The difficulties in sizing up botnets
The main metric with which security researchers identify how effective and disruptive specific botnets are is the number of computers they consists of.
Estimating their size allows them to assess whether concentrating their efforts on the disruption of one is better than focusing on “attacking” another, and to estimate which resources they will have to dedicate to this task.
But measuring the size of a botnet once is not enough. It has to be done over and over again, as the number of zombie computers it consists of changes with each passing day. This continuous effort also allows researchers to see whether and in what measure their efforts have been successful.

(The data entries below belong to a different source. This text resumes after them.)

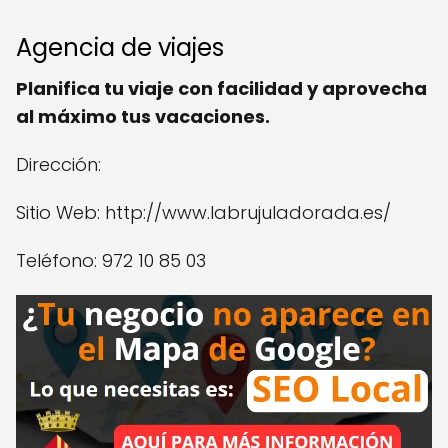
Agencia de viajes
Planifica tu viaje con facilidad y aprovecha
al máximo tus vacaciones.
Dirección:
Sitio Web: http://www.labrujuladorada.es/
Teléfono: 972 10 85 03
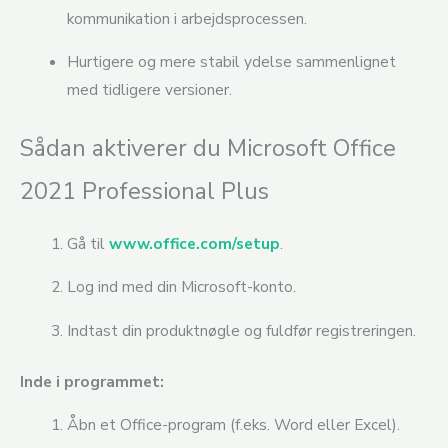
kommunikation i arbejdsprocessen.
Hurtigere og mere stabil ydelse sammenlignet
med tidligere versioner.
Sådan aktiverer du Microsoft Office
2021 Professional Plus
Gå til
www.office.com/setup
.
Log ind med din Microsoft-konto.
Indtast din produktnøgle og fuldfør registreringen.
Inde i programmet:
Åbn et Office-program (f.eks. Word eller Excel).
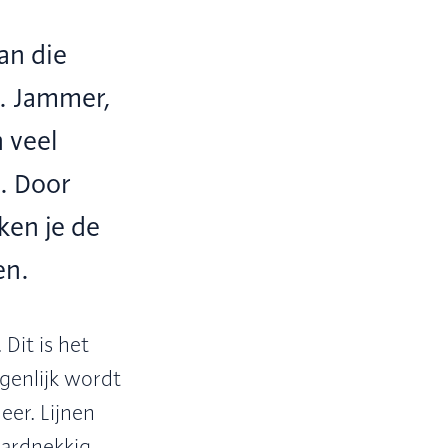
an die
. Jammer,
 veel
. Door
ken je de
en.
Dit is het
genlijk wordt
eer. Lijnen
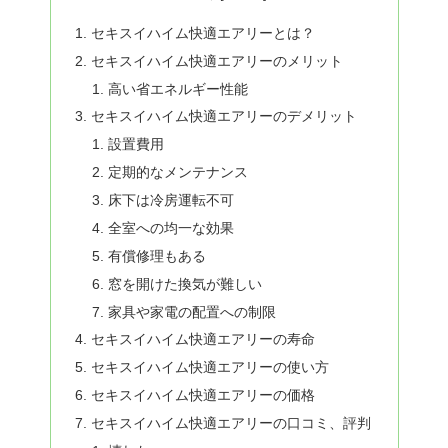
セキスイハイム快適エアリーとは？
セキスイハイム快適エアリーのメリット
高い省エネルギー性能
セキスイハイム快適エアリーのデメリット
設置費用
定期的なメンテナンス
床下は冷房運転不可
全室への均一な効果
有償修理もある
窓を開けた換気が難しい
家具や家電の配置への制限
セキスイハイム快適エアリーの寿命
セキスイハイム快適エアリーの使い方
セキスイハイム快適エアリーの価格
セキスイハイム快適エアリーの口コミ、評判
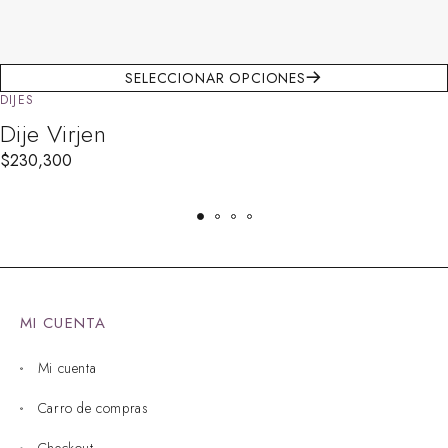
SELECCIONAR OPCIONES
DIJES
Dije Virjen
$
230,300
MI CUENTA
Mi cuenta
Carro de compras
Checkout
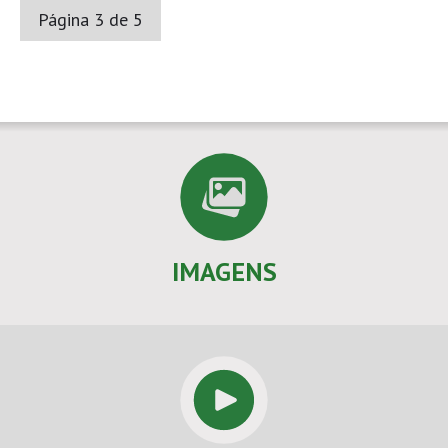
Página 3 de 5
IMAGENS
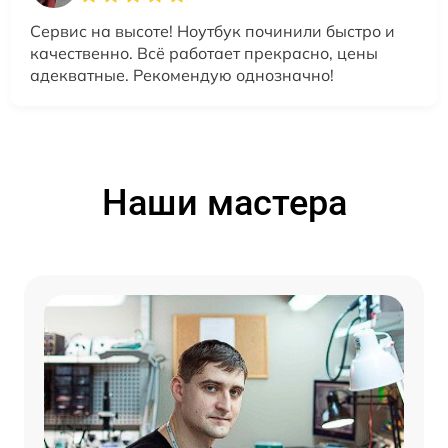
Сервис на высоте! Ноутбук починили быстро и
качественно. Всё работает прекрасно, цены
адекватные. Рекомендую однозначно!
Наши мастера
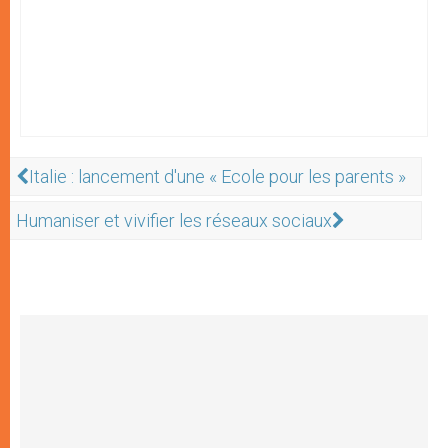
Italie : lancement d'une « Ecole pour les parents »
Humaniser et vivifier les réseaux sociaux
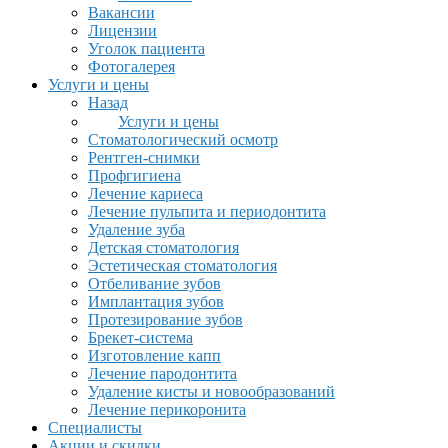
Вакансии
Лицензии
Уголок пациента
Фотогалерея
Услуги и цены
Назад
Услуги и цены
Стоматологический осмотр
Рентген-снимки
Профгигиена
Лечение кариеса
Лечение пульпита и периодонтита
Удаление зуба
Детская стоматология
Эстетическая стоматология
Отбеливание зубов
Имплантация зубов
Протезирование зубов
Брекет-система
Изготовление капп
Лечение пародонтита
Удаление кисты и новообразований
Лечение перикоронита
Специалисты
Акции и скидки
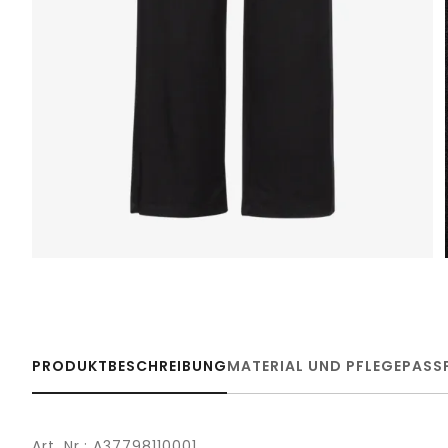
PRODUKTBESCHREIBUNG
MATERIAL UND PFLEGE
PASS
Art. Nr.: A37798110001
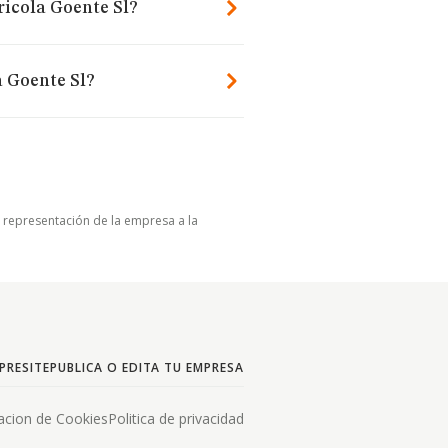
ricola Goente Sl?
 Goente Sl?
u representación de la empresa a la
PRESITE
PUBLICA O EDITA TU EMPRESA
acion de Cookies
Politica de privacidad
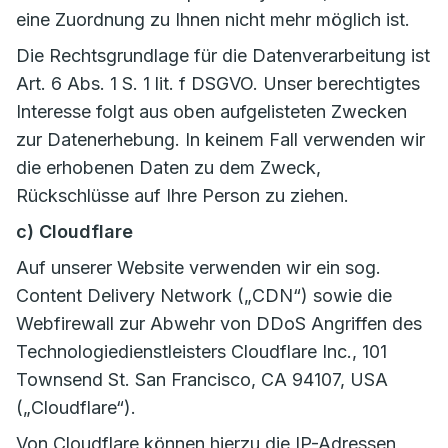
eine Zuordnung zu Ihnen nicht mehr möglich ist.
Die Rechtsgrundlage für die Datenverarbeitung ist
Art. 6 Abs. 1 S. 1 lit. f DSGVO. Unser berechtigtes
Interesse folgt aus oben aufgelisteten Zwecken
zur Datenerhebung. In keinem Fall verwenden wir
die erhobenen Daten zu dem Zweck,
Rückschlüsse auf Ihre Person zu ziehen.
c) Cloudflare
Auf unserer Website verwenden wir ein sog.
Content Delivery Network („CDN“) sowie die
Webfirewall zur Abwehr von DDoS Angriffen des
Technologiedienstleisters Cloudflare Inc., 101
Townsend St. San Francisco, CA 94107, USA
(„Cloudflare“).
Von Cloudflare können hierzu die IP-Adressen,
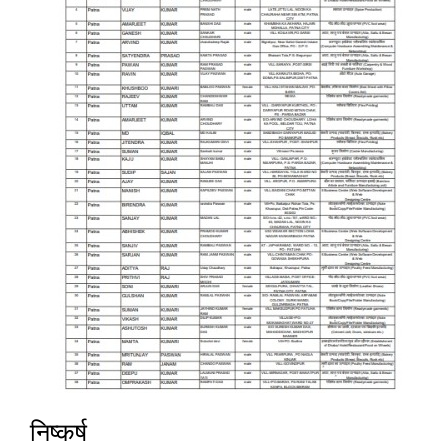
निष्कर्ष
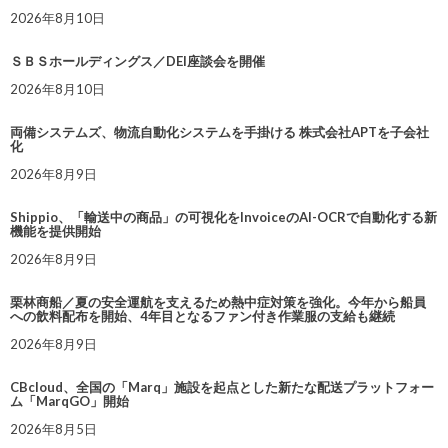
2026年8月10日
ＳＢＳホールディングス／DEI座談会を開催
2026年8月10日
両備システムズ、物流自動化システムを手掛ける 株式会社APTを子会社
化
2026年8月9日
Shippio、「輸送中の商品」の可視化をInvoiceのAI-OCRで自動化する新
機能を提供開始
2026年8月9日
栗林商船／夏の安全運航を支えるため熱中症対策を強化。今年から船員
への飲料配布を開始、4年目となるファン付き作業服の支給も継続
2026年8月9日
CBcloud、全国の「Marq」施設を起点とした新たな配送プラットフォー
ム「MarqGO」開始
2026年8月5日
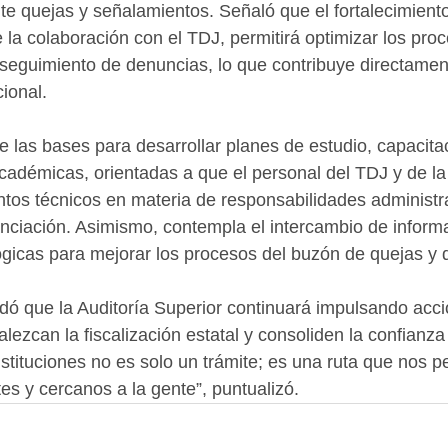
te quejas y señalamientos. Señaló que el fortalecimiento
 la colaboración con el TDJ, permitirá optimizar los pro
 seguimiento de denuncias, lo que contribuye directament
cional.
e las bases para desarrollar planes de estudio, capacita
académicas, orientadas a que el personal del TDJ y de l
tos técnicos en materia de responsabilidades administra
anciación. Asimismo, contempla el intercambio de inform
gicas para mejorar los procesos del buzón de quejas y 
dó que la Auditoría Superior continuará impulsando acc
lezcan la fiscalización estatal y consoliden la confianz
nstituciones no es solo un trámite; es una ruta que nos p
es y cercanos a la gente”, puntualizó.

In a recent blog post, Jose Nazario, senior manager of security research at Arbor Networks, gave insight into a number of measurement methodologies researchers use to effect that task.
Sinkholing botnets by identifying its C&C server and redirecting infected computers to another controlled by the researchers is a very popular technique at the present moment. Not only can they then count the number of unique IP addresses that connect to it in a certain period, but they can also sometimes identify whether there is more than one PC on one IP address.
Dark IP monitoring consists of a completely different approach. “This method takes large unused IP address blocks and then listens for traffic,” explains Nazario. “The collection system is able to fingerprint bots based on specific signs. This could include the exploit traffic or traffic to a specific TCP/IP service used. This then gives you some passive mechanism to watch the botnet and try to spread.”
A third methodology – counting infected hosts – is more direct than the previous ones, and is often employed by Microsoft as the company can dip into the reports sent by its AV solutions such as the Malicious Software Removal Tool. Still, only Microsoft can effectively use this method, as AV solutions by other vendors are not that widely and uniformly distributed around the world.
Crawling a peer-to-peer botnet in order to gather the peer list from every node and walk the botnet recursively is also a good and direct option, but in order to do it, researchers must know the P2P protocol it uses – and it must not be strongly encrypted.
Unfortunately, the effectiveness of each of these methodologies can be thwarted by a number of things.
ISPs could be directing affected computers to their own sinkholes to identify and help their own infected customers, so the sinkholes set up by the researchers don’t catch all the IPs. If a bot is offline, it won’t be contacting the sinkhole and will not, therefore, be counted.
Finally, the gathered IP addresses are not always equivalent to one affected computer. IP addresses for one machine can be changed multiple times per day, leading to an over count.
On the other hand, Network Address Translation (NAT) can account for significantly smaller numbers recorded, as in some parts of the network up to a hundred PCs share the same IP address.
Obviously, none of these measurement methodologies are perfect.
“We’re trying to identify the causes for the gaps in the methodologies (e.g. network vs host measurements) and provide stronger data by closing those gaps,” Nazario concludes.
“Based on this data, we also work globally to identify working strategies that effectively shut down botnets and drop infection rates. We then want to coordinate these efforts globally to lead to lower infections in each region.”